I think this is a much bigger problem than a lot of the supporters of AI are willing to consider. There’s already some evidence that feeding AI-generated content into AIs makes them go a bit… strange in a way that renders their output utterly worthless. So AIs genuinely cannot create anything new on their own, only derivative works based on human-made content that is fed into them.

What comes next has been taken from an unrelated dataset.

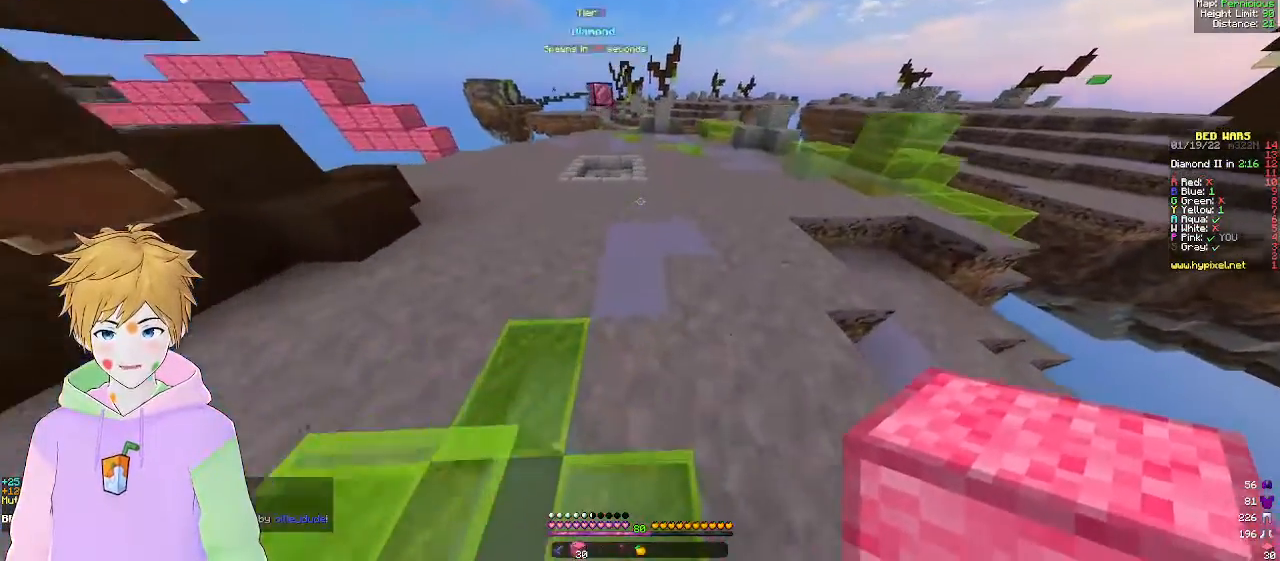
{"keys": ["w"], "mouse": [], "events": []}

So, in order for AIs to progress, there still needs to be human creatives making truly original content. But if all human-made content is immediately vacuumed up into an AI, preventing the human creative from ever making a living off their work (and thus buying those pesky luxuries like food and shelter), then under the social system we have right now, humans won’t produce new creative work. They won’t be able to afford to.

Thus, the only logical solution is that if the developers of AIs want to train them on human-made works, they’re just going to have to compensate the authors, artists, etc. Otherwise the AIs will stagnate, and so will language and culture because of the threat AIs pose to the livelihoods of the people who create new language and culture. Even if humans are still creating new works, if there’s a genuine risk of it being taken by AI companies and fed into the bots, the humans will be a lot more cautious about posting their work publicly, which again leads to stagnation.

It’s almost like new technologies actually work best when the wealth they generate is distributed to everyone, not just hoarded by a few.

jarfil@beehaw.org · 1 year ago

The “knowledge” is not the copyrighted works, unless it can reproduce them in full. Shannon and amount of entropy calculations can come in handy when deciding whether a given size neural network is even capable of holding a copy of the works.

In that regard, a collage is less of a transformative work, since it fully reproduces the original works… and there is no lower bound to how much or what quality of input a human needs to add to a collage for it to be transformative, so “a human spitting garbage” sounds like a valid enough transformation.

knotthatone@lemmy.one · edit-2 1 year ago

Not a single original sentence of the original work is retained in the model.

Which is why I find it interesting that none of the court cases (as far as I’m aware) are challenging whether an LLM is copying anything in the first place. Granted, that’s the plaintiff’s job to prove, but there’s no need to raise a fair use defense at all if no copying occurred.